So, what what I’d like is, you know, sort of wrap up on the ATD experience. You produced a lot of reports and did a lot of analysis. What were some of the reports and research that you did at ATD

Brian Lambert 23:49

At ATD, I led a, so I swung my PhD research into, which is basically salesperson skills, or we call them competencies. There’s a whole series of attributes of competencies, and I swung my PhD research into a research project globally, where I basically built the first sales enablement competency framework. So, it included sales operations, sales management, sales, trainers, salespeople, and sales trainers as an enablement function. So that was it’s called World Class selling and had a bunch of tools in there where you could go out and assess the attributes of your sales force, etc. But even in that work, which is one of the best sellers at ATD, it’s really easy to go into an aggregate view of the sales team. Now, you know, and, and that was the thing there is, I wish I would have been able to help folks tailor it more to their specific portfolio sales forces. But I also wrote a bunch of books I wrote, I have two domains, I had the sales domain. So, I wrote a book called 10 steps to successful sales is for entry level salespeople. And then on the other side, I had this l&d background, so I did a lot of certificates. I learned human performance improvement. I learned things like this ADIE model that we talked about. So, I have a heavy l&d background. And I think that set me up well, when I joined Forrester to have a foot in both of those domains.

Scott Santucci 25:13

Yes. And I think that that background is important for us to understand it. One of the things that I’d like to point out is, you know, our goal on this podcast is to talk about inside sales enablement. And one of the challenging attributes about this rapidly growing role is what is the scope of it and ATD now has a sales enablement community. So, the the point there is, what is the scope and what is the byproduct of of that community? And from from my perspective, I think that sales enablement is an inclusive function. I’m I’m all for any function that’s going to work to make the make the job of sellers easier to drive to make the revenue growth more enabled. So, for me the scope of sales enablement, is inclusive of trainers but not absolute to trainers. It it’s includes marketers. It includes the finance department, who has analytics or other process steps. It includes the administrative functions that exist that create policies and procedures that sellers need to it here, it may include some elements of the compensation setting process, and not all of it. So, the way of all the groups that it’s inclusive is important. And what are what are some of your thoughts of this grounding nucleolus of the ATD sales enablement patch?

....................

# EXERCISE
According to the podcast transcript, what groups or functions does Scott Santucci say fall within the scope of sales enablement? List them all. The entries that follow have no connection to the podcast transcript.

# DATA LISTING
....................

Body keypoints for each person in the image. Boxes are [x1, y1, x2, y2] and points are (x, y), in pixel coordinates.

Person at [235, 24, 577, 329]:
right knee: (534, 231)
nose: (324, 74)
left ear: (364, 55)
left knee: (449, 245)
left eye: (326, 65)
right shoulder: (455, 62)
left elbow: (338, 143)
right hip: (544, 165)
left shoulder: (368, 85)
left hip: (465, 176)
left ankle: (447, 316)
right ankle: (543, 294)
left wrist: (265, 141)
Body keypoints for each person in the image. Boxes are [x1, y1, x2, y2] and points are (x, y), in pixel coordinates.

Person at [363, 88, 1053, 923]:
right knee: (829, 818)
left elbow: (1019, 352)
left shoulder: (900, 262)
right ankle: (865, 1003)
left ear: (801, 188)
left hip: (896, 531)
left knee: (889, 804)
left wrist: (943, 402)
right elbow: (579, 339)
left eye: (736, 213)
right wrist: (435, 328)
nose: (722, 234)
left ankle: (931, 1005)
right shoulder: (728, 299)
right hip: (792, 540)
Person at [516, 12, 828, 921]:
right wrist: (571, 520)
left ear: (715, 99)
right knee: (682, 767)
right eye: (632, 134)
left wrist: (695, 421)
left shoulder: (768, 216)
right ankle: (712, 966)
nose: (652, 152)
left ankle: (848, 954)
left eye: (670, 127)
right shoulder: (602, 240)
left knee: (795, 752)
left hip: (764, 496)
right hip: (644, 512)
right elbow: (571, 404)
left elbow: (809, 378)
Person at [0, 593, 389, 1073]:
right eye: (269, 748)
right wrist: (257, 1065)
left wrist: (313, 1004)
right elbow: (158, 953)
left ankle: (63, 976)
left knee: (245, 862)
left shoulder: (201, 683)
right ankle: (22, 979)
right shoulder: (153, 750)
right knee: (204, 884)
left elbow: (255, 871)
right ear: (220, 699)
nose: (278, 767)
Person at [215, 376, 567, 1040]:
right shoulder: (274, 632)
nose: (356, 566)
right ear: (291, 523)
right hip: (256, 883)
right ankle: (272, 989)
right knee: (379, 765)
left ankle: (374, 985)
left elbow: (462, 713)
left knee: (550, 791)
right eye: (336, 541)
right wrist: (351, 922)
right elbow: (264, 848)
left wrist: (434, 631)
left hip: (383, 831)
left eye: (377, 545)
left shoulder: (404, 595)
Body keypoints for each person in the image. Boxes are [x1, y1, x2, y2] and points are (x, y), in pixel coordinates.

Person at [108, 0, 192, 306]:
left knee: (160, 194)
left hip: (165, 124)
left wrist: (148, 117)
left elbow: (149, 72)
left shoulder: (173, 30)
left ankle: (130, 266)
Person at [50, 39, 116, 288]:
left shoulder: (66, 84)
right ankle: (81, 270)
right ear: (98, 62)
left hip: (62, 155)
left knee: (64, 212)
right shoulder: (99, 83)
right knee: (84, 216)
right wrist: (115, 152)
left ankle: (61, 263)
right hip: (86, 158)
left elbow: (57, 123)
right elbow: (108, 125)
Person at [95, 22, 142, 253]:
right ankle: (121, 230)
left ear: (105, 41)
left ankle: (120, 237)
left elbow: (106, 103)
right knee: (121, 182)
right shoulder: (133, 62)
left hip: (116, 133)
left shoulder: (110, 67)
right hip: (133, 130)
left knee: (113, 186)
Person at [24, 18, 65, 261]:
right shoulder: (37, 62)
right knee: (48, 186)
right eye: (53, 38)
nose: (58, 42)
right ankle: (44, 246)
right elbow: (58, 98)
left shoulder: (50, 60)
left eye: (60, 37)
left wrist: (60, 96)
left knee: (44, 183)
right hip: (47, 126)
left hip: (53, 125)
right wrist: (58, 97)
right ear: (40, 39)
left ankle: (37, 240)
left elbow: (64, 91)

....................

# TASK RESPONSE
- Trainers
- Marketers
- The finance department
- The administrative functions that create policies and procedures for sellers
- Some elements of the compensation setting process